Arrivée de Mila à l'ouverture du procès contre ses harceleurs numériques, le 3 juin 2021
Arrivée de Mila à l'ouverture du procès contre ses harceleurs numériques, le 3 juin 2021 © AFP / Bertrand GUAY

L'affaire Mila, qui a ravivé le débat sur les limites de la liberté d'expression a été examinée au fond, pendant deux jours.

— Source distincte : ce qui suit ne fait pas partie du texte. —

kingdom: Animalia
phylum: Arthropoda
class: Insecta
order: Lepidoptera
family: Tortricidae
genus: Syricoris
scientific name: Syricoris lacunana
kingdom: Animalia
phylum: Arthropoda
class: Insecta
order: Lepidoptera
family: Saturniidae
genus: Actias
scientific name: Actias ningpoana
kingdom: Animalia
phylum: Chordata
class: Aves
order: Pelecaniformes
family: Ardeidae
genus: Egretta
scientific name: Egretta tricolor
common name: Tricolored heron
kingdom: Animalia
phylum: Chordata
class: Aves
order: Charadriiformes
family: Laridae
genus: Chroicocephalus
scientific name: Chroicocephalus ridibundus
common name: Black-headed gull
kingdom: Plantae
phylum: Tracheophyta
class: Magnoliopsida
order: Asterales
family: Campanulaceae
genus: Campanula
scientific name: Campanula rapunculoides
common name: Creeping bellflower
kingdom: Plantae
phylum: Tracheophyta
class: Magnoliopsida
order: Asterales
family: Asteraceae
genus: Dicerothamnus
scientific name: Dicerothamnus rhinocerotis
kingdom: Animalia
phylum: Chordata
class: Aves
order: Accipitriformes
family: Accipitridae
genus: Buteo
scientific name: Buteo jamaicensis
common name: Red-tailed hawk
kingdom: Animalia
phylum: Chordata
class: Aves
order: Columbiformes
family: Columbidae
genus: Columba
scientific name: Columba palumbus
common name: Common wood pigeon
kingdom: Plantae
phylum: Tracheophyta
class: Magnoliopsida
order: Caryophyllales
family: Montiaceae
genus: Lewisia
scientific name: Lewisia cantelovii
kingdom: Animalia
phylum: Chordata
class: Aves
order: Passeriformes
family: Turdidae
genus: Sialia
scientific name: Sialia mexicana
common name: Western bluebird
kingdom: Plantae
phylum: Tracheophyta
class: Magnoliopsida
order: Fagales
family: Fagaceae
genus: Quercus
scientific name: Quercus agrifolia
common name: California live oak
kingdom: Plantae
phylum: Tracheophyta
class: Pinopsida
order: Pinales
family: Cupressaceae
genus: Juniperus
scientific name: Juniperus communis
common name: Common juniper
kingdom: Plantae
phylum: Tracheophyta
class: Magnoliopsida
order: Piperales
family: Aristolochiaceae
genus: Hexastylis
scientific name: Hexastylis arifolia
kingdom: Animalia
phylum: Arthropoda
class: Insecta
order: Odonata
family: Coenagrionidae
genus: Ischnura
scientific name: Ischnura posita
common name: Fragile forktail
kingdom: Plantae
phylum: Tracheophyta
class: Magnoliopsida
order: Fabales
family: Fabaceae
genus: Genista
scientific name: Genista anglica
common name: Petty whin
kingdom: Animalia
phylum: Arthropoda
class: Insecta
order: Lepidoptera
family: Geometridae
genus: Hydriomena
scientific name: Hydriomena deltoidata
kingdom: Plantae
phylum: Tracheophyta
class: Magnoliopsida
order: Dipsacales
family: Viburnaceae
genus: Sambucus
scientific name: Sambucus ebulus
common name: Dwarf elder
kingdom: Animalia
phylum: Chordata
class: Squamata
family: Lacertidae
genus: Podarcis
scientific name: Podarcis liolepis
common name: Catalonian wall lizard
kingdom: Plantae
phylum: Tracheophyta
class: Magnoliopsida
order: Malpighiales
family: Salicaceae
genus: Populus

Et si le procureur a finalement réclamé une relaxe "au bénéfice du doute", il a également demandé des peines de 3 à 6 mois de prison avec sursis pour les douze autres prévenus.

"Vous n'avez devant vous qu'un nuancier de la  bêtise et de la haine de proximité", a lancé le représentant du ministère public lors de son réquisitoire. "Aucun des messages ne peut s'inscrire dans une forme d'échange. Tous ont en commun d'être injurieux ou menaçant. Tous sont orduriers. Ils signent une volonté de nuire." Mila est devenue "un bouc émissaire", "un punching ball". Au point de devoir s'astreindre à un "confinement avant l'heure et à durée indéterminée". 

Le procureur a fustigé les "désolantes dérobades" des prévenus. Avant de poursuivre : 

"Cette audience doit permettre une prise de conscience : il n'y pas d'anonymat sur Internet. Les réseaux sociaux ne sont pas un Far West sans règles".

Des menaces de mort par dizaines de milliers

Mila, présente à l'audience, vit sous protection policière depuis la publication d'une première vidéo critiquant le Coran et l'Islam en janvier 2020. Mi-novembre, l'adolescente, qui revendique son droit au blasphème, avait publié sur le réseau social TikTok une nouvelle vidéo dans laquelle elle s'en prenait vertement à ses détracteurs : "Surveillez votre pote Allah, s'il vous plaît. Parce que mes doigts dans son trou du cul, j'les ai toujours pas sortis."

Selon son avocat Richard Malka, Mila a reçu "plus de 100.000 messages haineux et de menaces de mort" après ses vidéos. Les prévenus ont écrit pour la plupart un seul message mais sont poursuivis pour avoir participé au harcèlement de Mila en tweetant notamment "qu'elle crève", "tu mérites de te faire égorger" ou "je vais te faire une Samuel Paty" - du nom du professeur d'histoire-géo décapité en octobre après avoir montré des caricatures de Mahomet à ses élèves.

Âgés de 18 à 30 ans et originaires de toute la France, pour la plupart sans antécédents judiciaires, ils comparaissent tous pour harcèlement en ligne. Certains sont également renvoyés pour menaces de mort et l'un d'eux pour menace de crime.

"La peur change de camp", avait proclamé Mila, qui vient de fêter ses 18 ans et de publier un livre sur l'affaire, à l'issue de la première audience, le 3 juin. Les prévenus encourent jusqu'à deux ans de prison et 30.000 euros d'amende pour le harcèlement en ligne, trois ans d'emprisonnement et 45.000 euros d'amende pour les menaces de mort.

Deux personnes ont déjà été condamnées à des peines de prison pour avoir menacé Mila de mort.